TASK DIRECTIONS
Revise the music-industry article from "The creaking and" up to and including "industry, shouldn't surprise.", replacing "bloggers" with "critics" each time it occurs.

-- begin DOCUMENT PASSAGE --

The creaking and jerry-rigged structure of the major-label music industry continues to sag. Madonna ditches her label for a complex $120 million, three-album pact with concert promoter Live Nation (LYV ). Radiohead self-releases its In Rainbows and makes a digital version available for whatever fans want to pay. (Me-too mutterings from other artists follow.) Radiohead's move netted kudos from writers and bloggers, which, given how many writers and bloggers adore Radiohead and despise the music industry, shouldn't surprise.
But none of this is entirely new. Madonna's move—teaming up with a powerful industry player that's not a record label—was presaged by last year's partnership between the Eagles and Wal-Mart (WMT ) for the band's upcoming Long Road Out Of Eden. That deal gives Wal-Mart, and the Eagles' Web site, exclusive North American and Mexican retail rights. Canadian songwriter Issa, formerly known as Jane Siberry, has long offered pay-what-you-want MP3s on her Web site.

-- end DOCUMENT PASSAGE --
-- begin DATASET EXCERPTS --

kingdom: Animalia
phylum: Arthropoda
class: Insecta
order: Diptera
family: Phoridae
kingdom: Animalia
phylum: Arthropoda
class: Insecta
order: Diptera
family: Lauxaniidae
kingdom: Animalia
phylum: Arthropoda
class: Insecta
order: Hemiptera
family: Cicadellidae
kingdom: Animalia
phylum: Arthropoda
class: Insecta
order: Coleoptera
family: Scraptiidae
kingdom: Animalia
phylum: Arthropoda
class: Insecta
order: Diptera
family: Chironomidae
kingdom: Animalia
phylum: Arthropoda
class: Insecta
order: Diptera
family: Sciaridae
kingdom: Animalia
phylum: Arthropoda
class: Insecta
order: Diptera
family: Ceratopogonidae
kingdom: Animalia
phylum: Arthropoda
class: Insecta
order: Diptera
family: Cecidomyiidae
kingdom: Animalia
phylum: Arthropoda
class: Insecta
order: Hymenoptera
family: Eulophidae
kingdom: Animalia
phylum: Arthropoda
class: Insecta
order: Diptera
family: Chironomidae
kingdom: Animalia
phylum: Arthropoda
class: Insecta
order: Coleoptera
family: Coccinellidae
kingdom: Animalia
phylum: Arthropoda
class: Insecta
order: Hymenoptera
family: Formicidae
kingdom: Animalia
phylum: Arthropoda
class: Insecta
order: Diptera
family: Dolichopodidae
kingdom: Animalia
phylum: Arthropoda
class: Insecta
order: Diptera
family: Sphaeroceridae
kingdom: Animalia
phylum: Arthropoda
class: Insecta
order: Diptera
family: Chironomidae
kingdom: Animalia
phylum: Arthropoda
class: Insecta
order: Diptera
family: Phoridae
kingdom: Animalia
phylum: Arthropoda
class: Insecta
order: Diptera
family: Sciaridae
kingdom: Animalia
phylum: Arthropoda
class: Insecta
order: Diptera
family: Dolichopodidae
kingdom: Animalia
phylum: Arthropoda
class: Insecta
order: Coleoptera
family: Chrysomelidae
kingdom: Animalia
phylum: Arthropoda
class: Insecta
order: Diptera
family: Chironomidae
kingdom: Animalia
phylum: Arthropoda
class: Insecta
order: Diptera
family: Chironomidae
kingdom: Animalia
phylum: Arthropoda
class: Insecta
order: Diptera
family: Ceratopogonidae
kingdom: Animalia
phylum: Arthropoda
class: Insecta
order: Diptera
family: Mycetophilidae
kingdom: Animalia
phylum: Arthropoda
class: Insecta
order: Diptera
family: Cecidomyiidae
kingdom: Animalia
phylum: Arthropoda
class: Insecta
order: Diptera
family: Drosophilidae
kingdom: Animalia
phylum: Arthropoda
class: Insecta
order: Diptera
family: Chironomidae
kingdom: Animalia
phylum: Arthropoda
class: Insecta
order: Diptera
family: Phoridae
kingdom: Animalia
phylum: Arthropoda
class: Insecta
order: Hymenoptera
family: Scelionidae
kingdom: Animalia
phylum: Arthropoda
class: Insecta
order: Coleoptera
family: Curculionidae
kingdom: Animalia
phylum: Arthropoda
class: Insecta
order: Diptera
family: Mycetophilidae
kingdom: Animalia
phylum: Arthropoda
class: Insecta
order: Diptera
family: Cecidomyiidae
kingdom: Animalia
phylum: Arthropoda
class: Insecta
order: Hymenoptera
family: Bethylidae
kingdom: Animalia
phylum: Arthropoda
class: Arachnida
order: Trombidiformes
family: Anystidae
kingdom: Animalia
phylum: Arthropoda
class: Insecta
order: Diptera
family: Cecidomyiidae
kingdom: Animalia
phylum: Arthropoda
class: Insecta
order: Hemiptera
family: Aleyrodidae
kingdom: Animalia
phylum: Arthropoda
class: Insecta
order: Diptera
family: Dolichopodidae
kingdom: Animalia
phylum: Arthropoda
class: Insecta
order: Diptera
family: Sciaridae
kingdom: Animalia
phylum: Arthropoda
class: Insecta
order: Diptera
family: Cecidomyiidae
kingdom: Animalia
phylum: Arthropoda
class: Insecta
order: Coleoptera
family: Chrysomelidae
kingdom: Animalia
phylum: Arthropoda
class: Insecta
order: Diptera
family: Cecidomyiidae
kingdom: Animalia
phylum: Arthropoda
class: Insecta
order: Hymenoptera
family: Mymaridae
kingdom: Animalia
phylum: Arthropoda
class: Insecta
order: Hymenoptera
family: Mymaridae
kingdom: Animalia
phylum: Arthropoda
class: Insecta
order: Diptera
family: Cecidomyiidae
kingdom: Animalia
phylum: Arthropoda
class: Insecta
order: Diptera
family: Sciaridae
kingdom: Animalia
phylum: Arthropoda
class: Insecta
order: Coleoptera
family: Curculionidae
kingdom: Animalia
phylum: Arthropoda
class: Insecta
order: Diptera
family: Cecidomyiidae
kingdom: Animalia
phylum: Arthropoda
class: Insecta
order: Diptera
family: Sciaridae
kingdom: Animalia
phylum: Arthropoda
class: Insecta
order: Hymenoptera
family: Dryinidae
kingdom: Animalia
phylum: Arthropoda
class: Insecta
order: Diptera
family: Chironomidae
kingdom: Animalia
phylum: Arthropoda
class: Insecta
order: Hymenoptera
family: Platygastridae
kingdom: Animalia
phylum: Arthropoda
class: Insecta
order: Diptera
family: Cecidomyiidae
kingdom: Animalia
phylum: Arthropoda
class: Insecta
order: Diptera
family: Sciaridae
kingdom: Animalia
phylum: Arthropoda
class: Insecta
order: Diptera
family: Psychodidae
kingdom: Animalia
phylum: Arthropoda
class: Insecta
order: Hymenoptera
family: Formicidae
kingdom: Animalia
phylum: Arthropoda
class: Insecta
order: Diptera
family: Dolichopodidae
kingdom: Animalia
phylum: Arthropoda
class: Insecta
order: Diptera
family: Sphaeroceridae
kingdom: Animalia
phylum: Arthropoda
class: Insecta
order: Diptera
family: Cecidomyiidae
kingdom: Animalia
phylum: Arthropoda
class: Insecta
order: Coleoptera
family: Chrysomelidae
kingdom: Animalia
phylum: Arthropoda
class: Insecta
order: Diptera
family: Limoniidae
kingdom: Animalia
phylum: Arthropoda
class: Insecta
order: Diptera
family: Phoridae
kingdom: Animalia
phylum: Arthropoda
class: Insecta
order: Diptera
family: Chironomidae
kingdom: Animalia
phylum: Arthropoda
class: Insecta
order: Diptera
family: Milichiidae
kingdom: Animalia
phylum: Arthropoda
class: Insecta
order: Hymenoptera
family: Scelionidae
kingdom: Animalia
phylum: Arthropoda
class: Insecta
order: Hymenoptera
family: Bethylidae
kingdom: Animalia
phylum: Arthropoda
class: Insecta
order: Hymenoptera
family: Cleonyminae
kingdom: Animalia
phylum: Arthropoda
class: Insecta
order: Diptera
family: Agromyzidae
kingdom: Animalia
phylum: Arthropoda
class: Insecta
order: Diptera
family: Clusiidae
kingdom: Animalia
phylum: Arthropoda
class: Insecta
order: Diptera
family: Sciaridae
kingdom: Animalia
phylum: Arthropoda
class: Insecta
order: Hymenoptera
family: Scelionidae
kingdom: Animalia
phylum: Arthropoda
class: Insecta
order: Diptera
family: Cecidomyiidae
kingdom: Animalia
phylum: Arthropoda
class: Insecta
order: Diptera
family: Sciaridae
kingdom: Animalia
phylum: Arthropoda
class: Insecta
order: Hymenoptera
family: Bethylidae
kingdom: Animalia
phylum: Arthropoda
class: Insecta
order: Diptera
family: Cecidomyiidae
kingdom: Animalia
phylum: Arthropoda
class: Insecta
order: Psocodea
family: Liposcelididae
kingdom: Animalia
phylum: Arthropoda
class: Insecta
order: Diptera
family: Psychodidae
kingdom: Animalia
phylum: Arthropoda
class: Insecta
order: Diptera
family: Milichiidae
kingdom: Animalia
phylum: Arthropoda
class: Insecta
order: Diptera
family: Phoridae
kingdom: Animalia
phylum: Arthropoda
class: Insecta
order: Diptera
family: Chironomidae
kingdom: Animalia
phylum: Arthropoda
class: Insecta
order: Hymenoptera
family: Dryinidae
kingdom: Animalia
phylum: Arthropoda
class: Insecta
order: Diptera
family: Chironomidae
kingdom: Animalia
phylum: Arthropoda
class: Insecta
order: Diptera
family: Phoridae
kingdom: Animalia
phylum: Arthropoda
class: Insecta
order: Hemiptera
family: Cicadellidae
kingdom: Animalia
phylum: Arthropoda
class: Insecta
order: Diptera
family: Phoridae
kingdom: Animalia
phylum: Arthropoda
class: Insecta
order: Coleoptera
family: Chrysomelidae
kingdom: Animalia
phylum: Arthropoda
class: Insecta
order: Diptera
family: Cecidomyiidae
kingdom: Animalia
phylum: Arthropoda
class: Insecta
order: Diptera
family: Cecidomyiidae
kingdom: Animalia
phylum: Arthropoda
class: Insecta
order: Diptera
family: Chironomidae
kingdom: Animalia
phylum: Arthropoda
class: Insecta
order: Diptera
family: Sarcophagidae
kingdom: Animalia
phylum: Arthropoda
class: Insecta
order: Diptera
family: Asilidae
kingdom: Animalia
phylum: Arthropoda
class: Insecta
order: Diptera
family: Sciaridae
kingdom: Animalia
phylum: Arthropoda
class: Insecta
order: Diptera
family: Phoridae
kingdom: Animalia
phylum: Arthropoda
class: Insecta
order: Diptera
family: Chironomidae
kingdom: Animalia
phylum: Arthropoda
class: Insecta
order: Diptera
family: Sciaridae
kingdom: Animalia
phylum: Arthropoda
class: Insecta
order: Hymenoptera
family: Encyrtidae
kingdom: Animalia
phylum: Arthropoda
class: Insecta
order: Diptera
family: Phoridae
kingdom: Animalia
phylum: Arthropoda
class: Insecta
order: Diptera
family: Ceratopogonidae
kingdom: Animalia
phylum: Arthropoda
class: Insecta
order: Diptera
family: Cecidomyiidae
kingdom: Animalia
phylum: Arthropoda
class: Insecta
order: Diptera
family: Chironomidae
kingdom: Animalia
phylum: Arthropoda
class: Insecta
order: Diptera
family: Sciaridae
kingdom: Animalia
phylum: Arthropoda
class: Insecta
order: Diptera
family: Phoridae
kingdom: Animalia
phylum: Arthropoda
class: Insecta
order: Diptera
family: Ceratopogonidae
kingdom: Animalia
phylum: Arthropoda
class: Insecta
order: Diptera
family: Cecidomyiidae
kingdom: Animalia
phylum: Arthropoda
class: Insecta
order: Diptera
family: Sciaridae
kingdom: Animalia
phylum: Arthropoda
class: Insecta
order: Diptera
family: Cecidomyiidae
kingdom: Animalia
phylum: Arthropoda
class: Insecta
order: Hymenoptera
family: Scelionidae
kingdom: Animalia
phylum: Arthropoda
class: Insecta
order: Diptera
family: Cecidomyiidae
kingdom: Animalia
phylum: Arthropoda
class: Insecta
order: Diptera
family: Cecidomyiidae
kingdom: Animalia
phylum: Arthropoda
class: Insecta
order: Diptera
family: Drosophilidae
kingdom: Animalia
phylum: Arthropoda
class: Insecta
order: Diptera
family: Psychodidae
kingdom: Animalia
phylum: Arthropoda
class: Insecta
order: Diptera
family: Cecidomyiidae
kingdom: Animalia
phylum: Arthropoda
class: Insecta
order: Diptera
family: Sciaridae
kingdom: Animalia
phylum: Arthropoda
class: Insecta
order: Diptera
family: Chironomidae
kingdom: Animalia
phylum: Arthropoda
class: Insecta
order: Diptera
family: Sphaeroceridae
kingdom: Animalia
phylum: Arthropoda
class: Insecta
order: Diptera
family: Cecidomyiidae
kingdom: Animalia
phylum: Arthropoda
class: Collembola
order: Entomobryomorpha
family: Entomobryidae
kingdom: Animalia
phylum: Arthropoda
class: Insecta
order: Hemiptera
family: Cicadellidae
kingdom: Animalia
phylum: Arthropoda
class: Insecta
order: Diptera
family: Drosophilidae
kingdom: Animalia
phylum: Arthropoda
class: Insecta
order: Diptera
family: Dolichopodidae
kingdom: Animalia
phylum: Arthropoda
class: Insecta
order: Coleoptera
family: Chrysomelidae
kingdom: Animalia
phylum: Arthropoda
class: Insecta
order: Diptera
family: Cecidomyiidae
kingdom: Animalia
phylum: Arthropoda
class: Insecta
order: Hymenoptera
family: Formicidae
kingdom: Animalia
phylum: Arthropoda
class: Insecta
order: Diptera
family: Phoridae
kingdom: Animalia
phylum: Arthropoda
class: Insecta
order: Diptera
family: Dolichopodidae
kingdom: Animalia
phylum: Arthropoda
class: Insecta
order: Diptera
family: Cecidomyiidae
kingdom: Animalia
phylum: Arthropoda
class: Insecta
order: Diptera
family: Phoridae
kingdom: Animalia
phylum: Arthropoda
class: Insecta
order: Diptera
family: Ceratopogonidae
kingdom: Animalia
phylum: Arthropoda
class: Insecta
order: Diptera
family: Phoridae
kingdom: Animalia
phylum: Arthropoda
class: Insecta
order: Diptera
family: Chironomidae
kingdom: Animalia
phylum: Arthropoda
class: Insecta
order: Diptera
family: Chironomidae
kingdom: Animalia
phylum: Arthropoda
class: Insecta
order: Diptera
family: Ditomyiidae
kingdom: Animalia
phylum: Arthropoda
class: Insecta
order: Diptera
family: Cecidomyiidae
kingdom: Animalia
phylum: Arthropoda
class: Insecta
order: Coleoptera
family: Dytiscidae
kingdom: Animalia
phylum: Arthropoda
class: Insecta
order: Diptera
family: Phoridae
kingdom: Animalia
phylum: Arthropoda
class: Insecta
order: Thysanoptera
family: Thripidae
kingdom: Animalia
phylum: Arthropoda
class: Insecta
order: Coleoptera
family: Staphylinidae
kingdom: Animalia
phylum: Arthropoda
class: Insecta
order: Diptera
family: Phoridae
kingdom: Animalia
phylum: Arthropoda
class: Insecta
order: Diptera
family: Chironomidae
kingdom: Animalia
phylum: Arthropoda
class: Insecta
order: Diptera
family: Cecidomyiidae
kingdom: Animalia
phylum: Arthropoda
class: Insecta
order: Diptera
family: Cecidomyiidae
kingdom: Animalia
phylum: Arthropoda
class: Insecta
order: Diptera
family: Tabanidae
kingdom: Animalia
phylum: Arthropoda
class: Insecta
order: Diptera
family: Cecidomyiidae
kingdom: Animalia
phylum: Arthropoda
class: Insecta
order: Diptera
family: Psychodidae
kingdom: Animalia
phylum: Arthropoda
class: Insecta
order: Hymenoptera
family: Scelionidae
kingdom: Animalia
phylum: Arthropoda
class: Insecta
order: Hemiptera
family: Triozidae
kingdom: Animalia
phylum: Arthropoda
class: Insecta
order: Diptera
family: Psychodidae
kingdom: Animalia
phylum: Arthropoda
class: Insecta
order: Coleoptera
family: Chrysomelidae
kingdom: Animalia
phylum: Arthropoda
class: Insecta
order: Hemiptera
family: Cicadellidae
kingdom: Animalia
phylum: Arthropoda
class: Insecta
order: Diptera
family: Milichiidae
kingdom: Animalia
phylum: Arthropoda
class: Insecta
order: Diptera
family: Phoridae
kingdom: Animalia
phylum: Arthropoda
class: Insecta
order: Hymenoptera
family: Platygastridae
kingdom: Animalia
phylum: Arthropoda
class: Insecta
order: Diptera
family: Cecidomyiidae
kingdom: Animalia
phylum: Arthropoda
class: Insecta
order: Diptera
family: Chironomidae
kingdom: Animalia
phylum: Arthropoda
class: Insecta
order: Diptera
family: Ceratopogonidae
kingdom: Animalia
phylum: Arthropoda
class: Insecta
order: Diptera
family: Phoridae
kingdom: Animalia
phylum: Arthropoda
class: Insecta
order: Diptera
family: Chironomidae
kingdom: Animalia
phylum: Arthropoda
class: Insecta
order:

-- end DATASET EXCERPTS --

WRITTEN ANSWER
The creaking and jerry-rigged structure of the major-label music industry continues to sag. Madonna ditches her label for a complex $120 million, three-album pact with concert promoter Live Nation (LYV ). Radiohead self-releases its In Rainbows and makes a digital version available for whatever fans want to pay. (Me-too mutterings from other artists follow.) Radiohead's move netted kudos from writers and critics, which, given how many writers and critics adore Radiohead and despise the music industry, shouldn't surprise.